» Text shown:
##############################

Closed Bug 482724 Opened 15 years ago Closed 15 years ago

Thunderbird should re-index mail for OS search tools if mozmsgs folders are removed

Categories

(Thunderbird :: General, defect)

defect
Not set
normal

Tracking

(Not tracked)

RESOLVED FIXED
Thunderbird 3.0b3

People

(Reporter: humph, Assigned: rain1)

References

Details

Attachments

(1 file)

Spin-off from bug 290057 comment 181 -- if "cleaning" tools or the user remove their search metadata (e.g., ~/Library/Caches/Metadata) we should re-index all mail.  Perhaps this means searching for the presence of the mozmsg dirs on app startup?
Attached patch patch, v1Splinter Review
Whew, this bug was a lot more trouble than I thought!

So my initial, naive solution was to store a boolean state storing whether this folder is being reindexed. However, I realized that the state wouldn't persist across a shutdown and startup, and didn't really want to add an additional pref for something so ephemeral, so a bit of reworking about how indexing status is stored was required.

This solution uses a "reindex time", which would be set globally, and per-folder as necessary. If any of the two times are later than the time stored on the message header, we check if the file exists. If it does, then we update the reindex time, otherwise we stream and index the file.

Now the fun part begins -- the old _findNextFolderToIndex would run through all folders again and again, looking for a non-existent folder. However, there can exist folders with no messages, so earlier those folders wouldn't be created at all. The solution to this was to create the folder as soon as we encountered it.

##############################

» What to do: Continue the Thunderbird bug report on re-indexing mail for OS search tools, starting right after its last sentence.

» Entries shown:
##############################

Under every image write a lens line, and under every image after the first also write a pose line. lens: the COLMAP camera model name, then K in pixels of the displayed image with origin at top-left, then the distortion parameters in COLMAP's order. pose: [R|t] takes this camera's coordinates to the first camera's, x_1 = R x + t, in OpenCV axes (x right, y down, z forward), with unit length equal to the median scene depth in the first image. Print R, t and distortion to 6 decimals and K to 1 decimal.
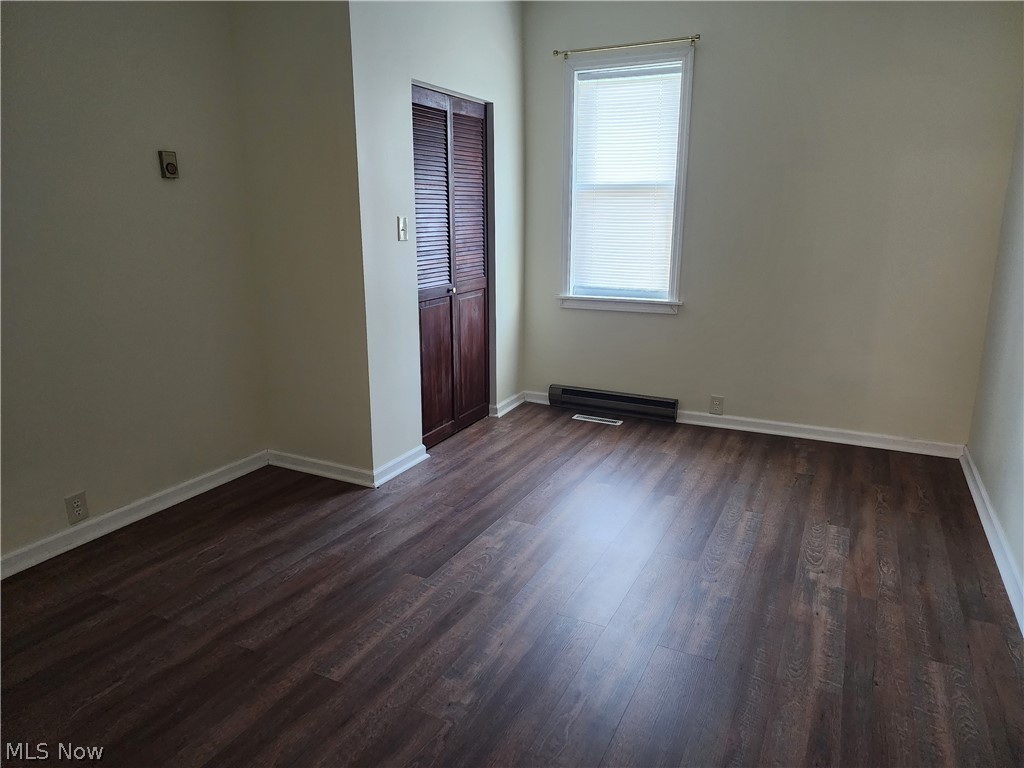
lens RADIAL K [[687.7, 0, 514.1], [0, 687.7, 351.8], [0, 0, 1]] dist [0.080056, -0.061994]
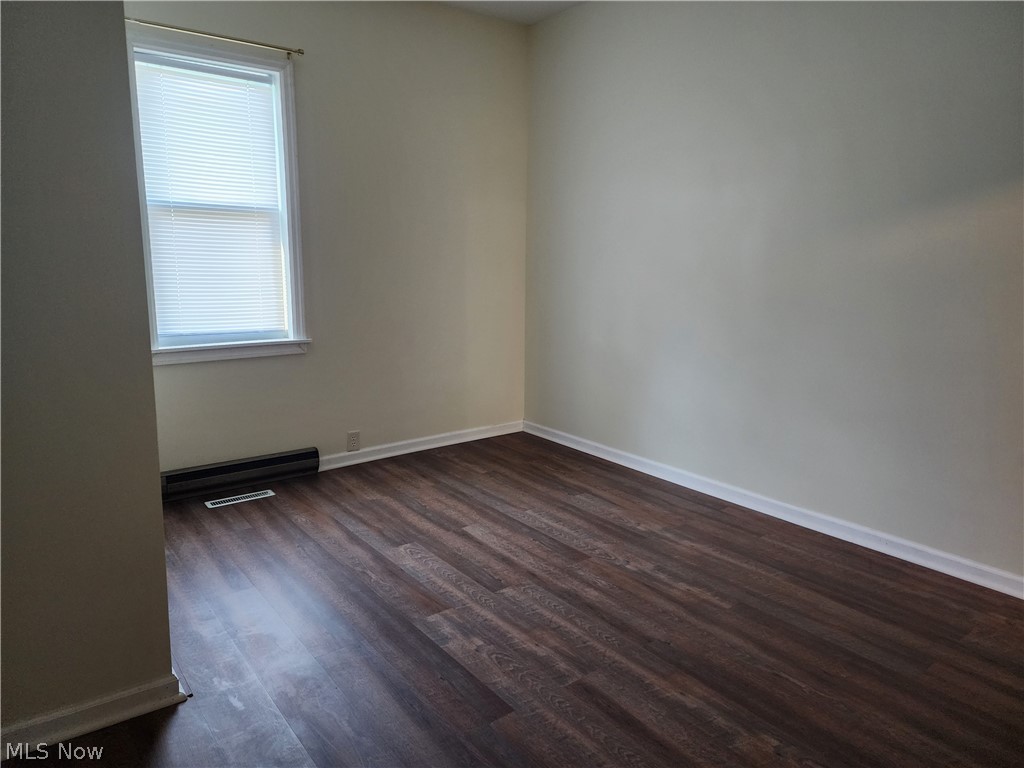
lens RADIAL K [[687.7, 0, 514.1], [0, 687.7, 351.8], [0, 0, 1]] dist [0.080056, -0.061994]
pose [[0.458188, -0.130156, 0.879274, -0.459147], [0.174287, 0.983174, 0.054715, -0.061793], [-0.871601, 0.128176, 0.473163, 0.361675]]
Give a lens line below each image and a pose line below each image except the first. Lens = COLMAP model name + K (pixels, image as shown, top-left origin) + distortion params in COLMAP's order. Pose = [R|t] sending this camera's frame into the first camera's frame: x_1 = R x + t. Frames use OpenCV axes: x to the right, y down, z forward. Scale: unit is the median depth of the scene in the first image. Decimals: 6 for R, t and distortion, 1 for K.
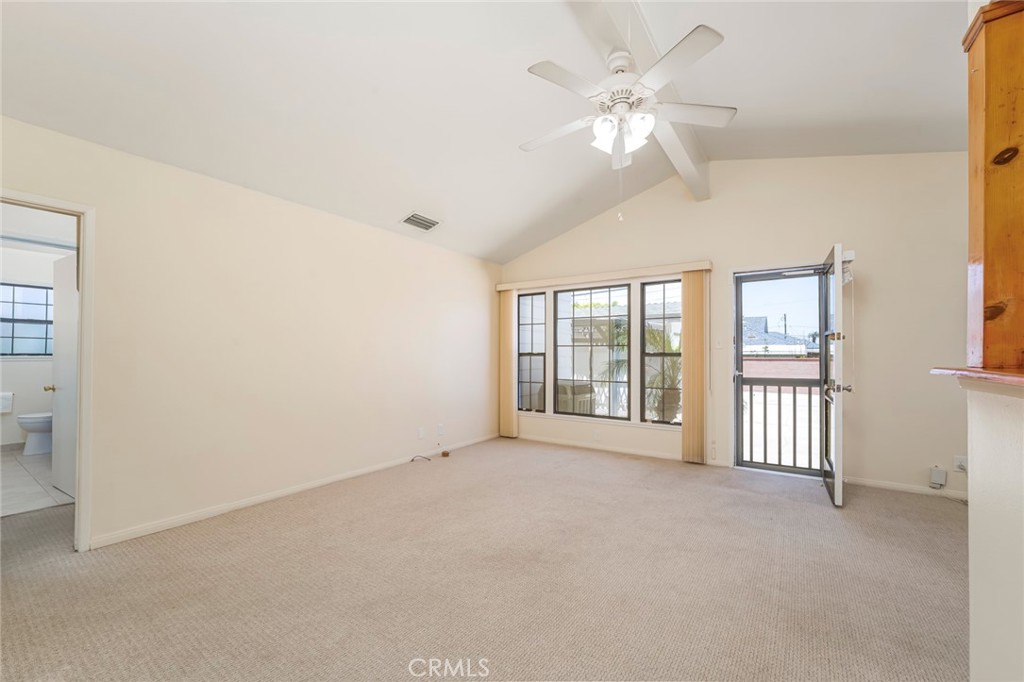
lens RADIAL K [[417.8, 0, 508.4], [0, 417.8, 347.9], [0, 0, 1]] dist [-0.015020, 0.001866]
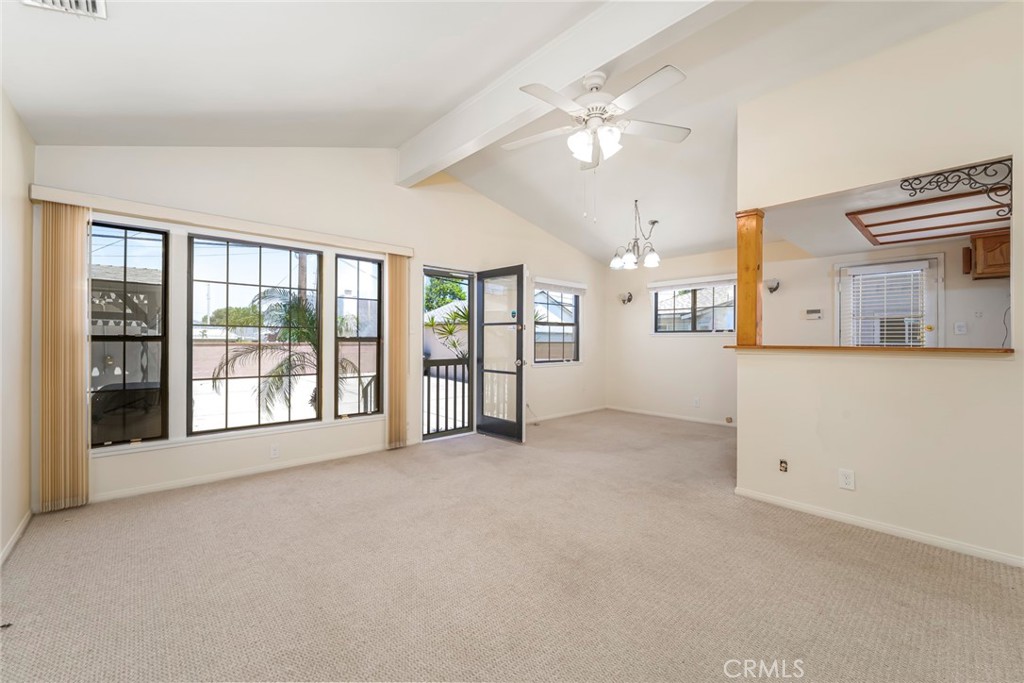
lens RADIAL K [[417.8, 0, 514.2], [0, 417.8, 343.8], [0, 0, 1]] dist [-0.015020, 0.001866]
pose [[0.214143, -0.008607, 0.976764, -0.487618], [-0.017591, 0.999765, 0.012666, 0.009280], [-0.976644, -0.019895, 0.213941, 0.539350]]
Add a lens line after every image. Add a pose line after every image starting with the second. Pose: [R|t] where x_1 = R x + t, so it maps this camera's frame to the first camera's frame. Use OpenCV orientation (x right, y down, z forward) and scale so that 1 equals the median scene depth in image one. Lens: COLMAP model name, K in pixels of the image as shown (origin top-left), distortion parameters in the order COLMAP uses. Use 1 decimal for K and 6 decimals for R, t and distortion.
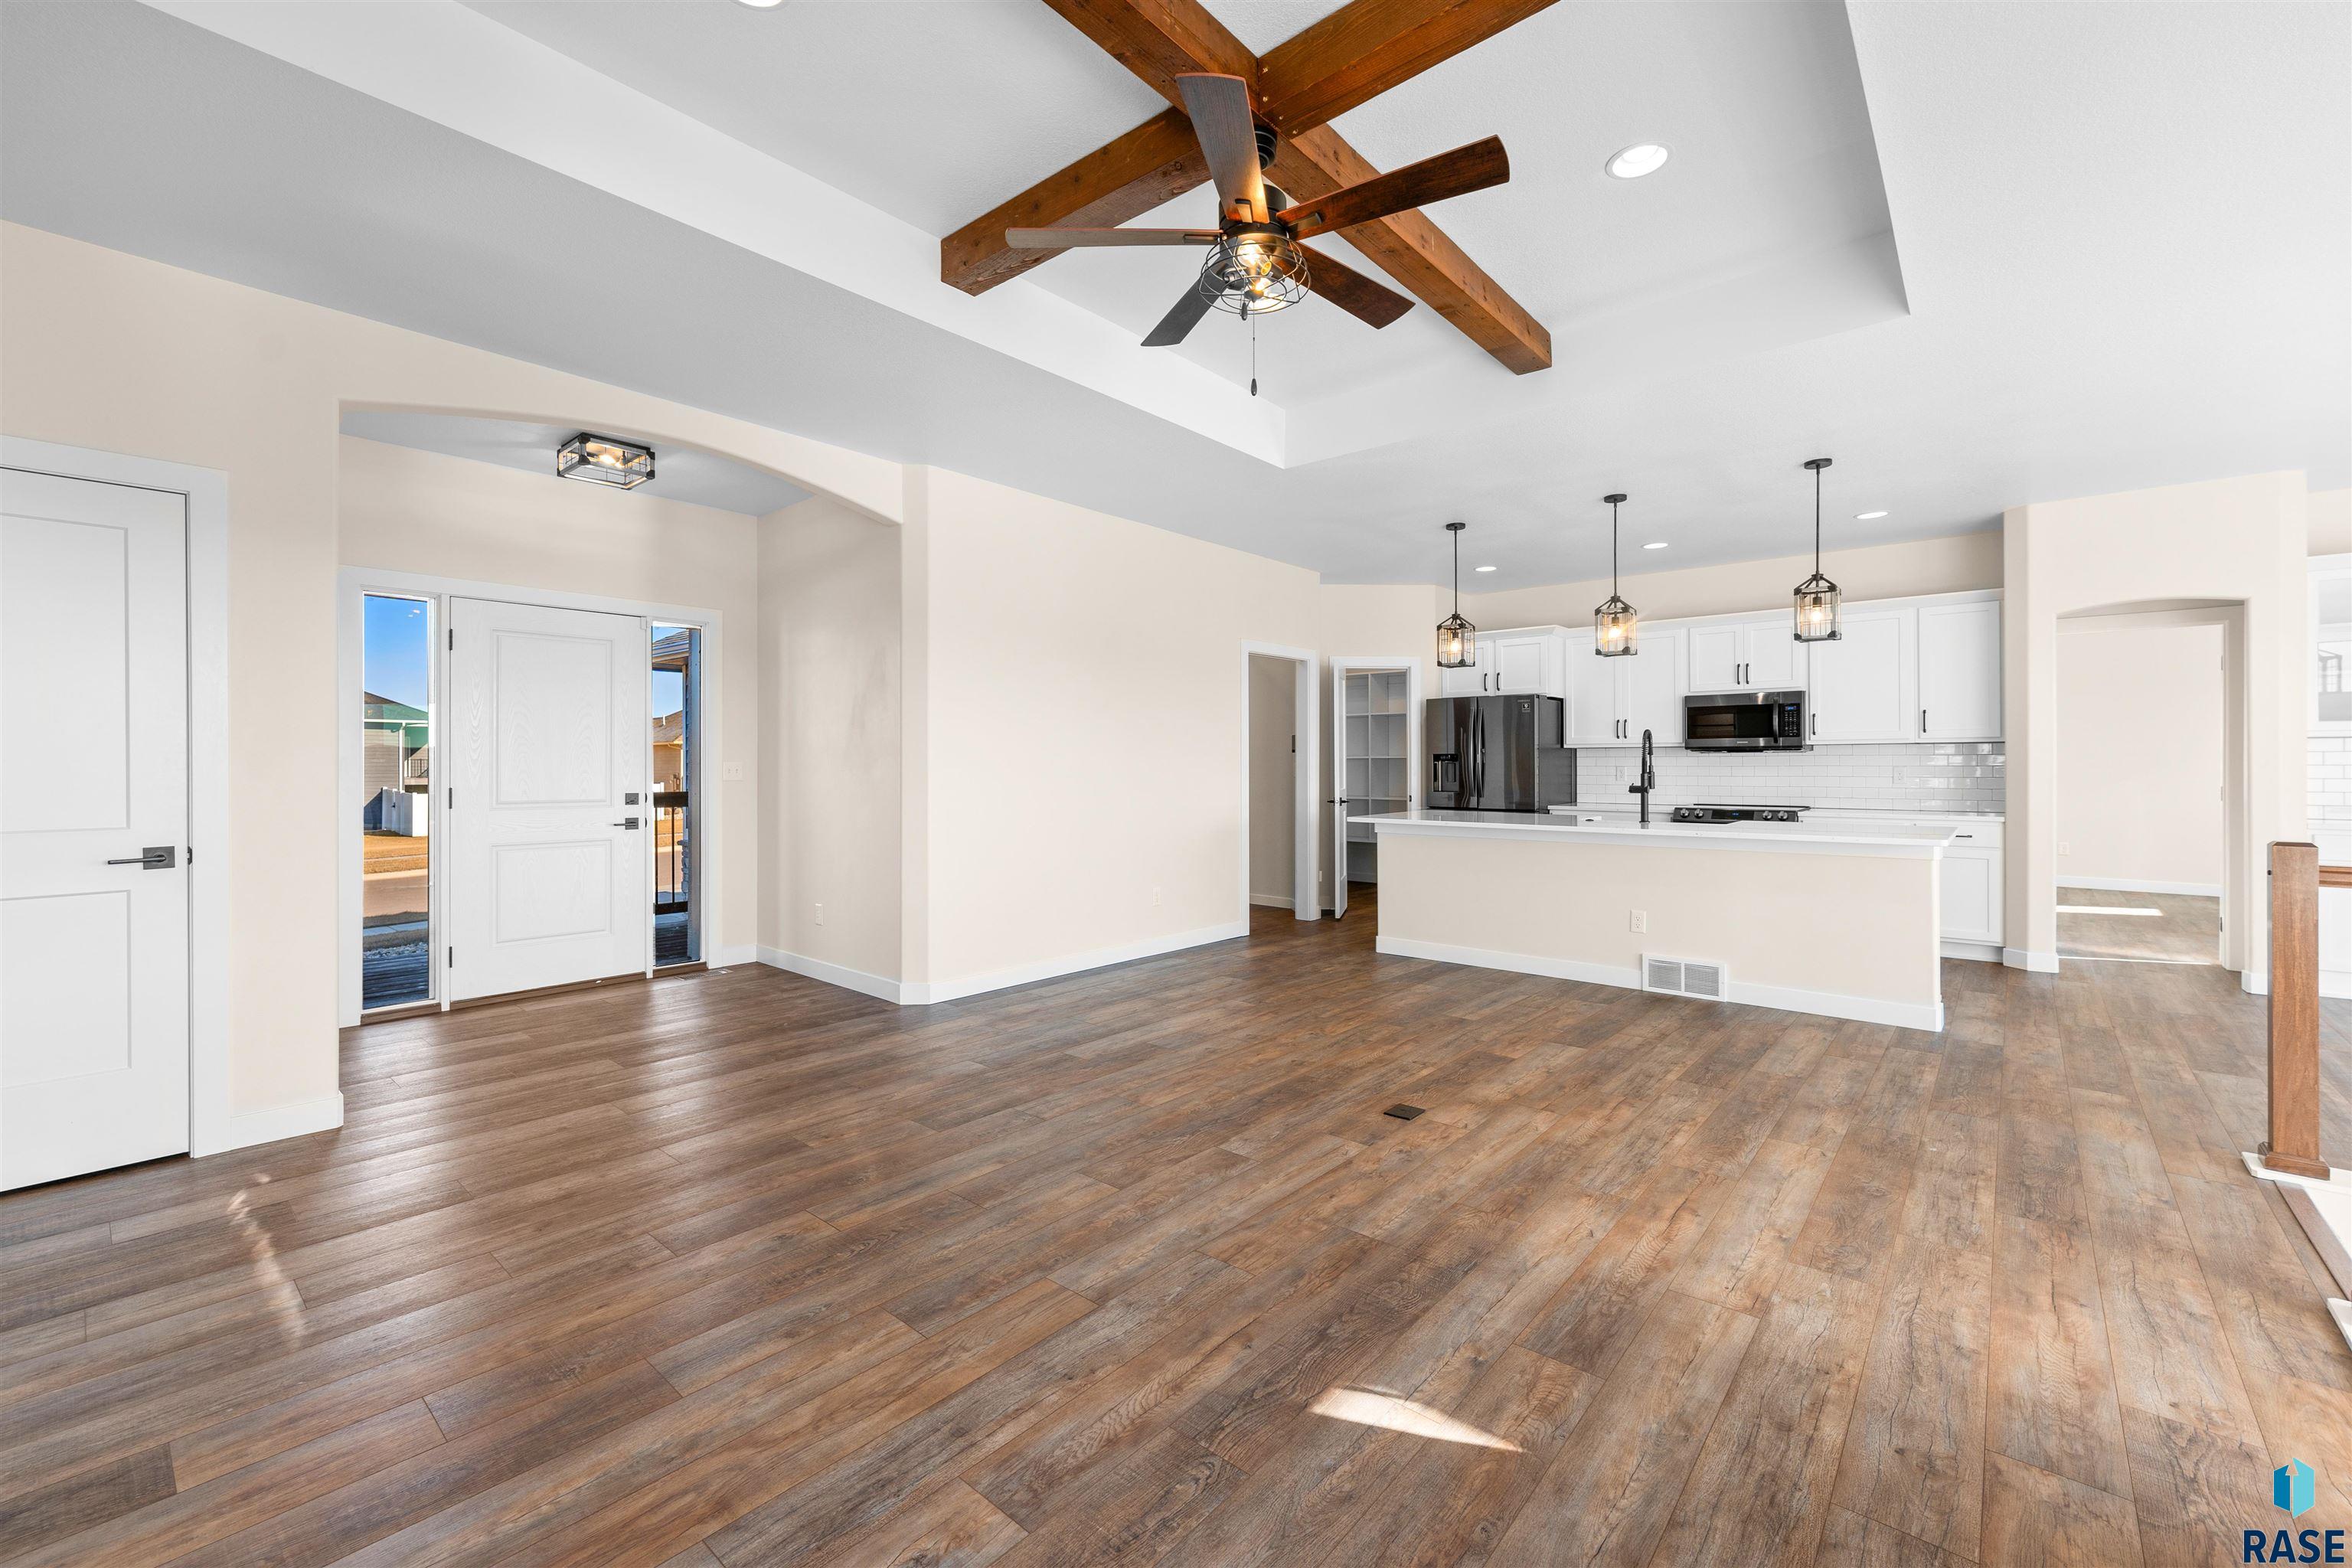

##############################

» Answer for this exercise:
That wasn't all, however. If we shutdown in the middle of indexing the folder, we'd not reindex the remaining messages at next startup! Also, updating the lastFolderIndexedUri was "wrong", in the sense that we'd be looking at lots more folders that we know we've indexed.

The final approach here is to use a generator function, so that we don't run through the folders again and again. We also have control over the last indexed folder here, so that we update it if it comes after what we know as the last indexed folder, but not after a missing folder.

The advantage of this approach is that it should be fairly easy to add a reindex all command after this -- just delete the mozmsgs folders and bump up the global reindex time.
Attachment #368239 - Flags: review?(bienvenu)
I've been looking at the spotlight indexing, one key problem is that it doesn't reindex when Spotlight is first turned on, it only indexes messages that are opened themselves, which in effect means that spotlight appears not to work for people just starting to use it, i.e. not just in error cases.
ok, building this now...
Attachment #368239 - Flags: review?(bienvenu) → review+
Comment on attachment 368239 [details] [diff] [review]
patch, v1

thx, Sid.
Keywords: checkin-needed
Checked in: http://hg.mozilla.org/comm-central/rev/906a492a1a49
Status: NEW → RESOLVED
Closed: 15 years ago
Keywords: checkin-needed
Resolution: --- → FIXED
Target Milestone: --- → Thunderbird 3.0b3
Mitra -- can you now see existing messages being indexed? Note that you have to leave your computer idle for around 30 seconds before existing messages start getting indexed.
No - it doesn't appear to be reindexing folders that contain old messages, not unless its REALLY slow at doing it, I don't seem to have a way to tell whether its reindexing other than to look at the dates on folders in ~/Library/Caches/Metadata/Thunderbird but looking there I'm not seeing new stuff other than folders that mail is coming into.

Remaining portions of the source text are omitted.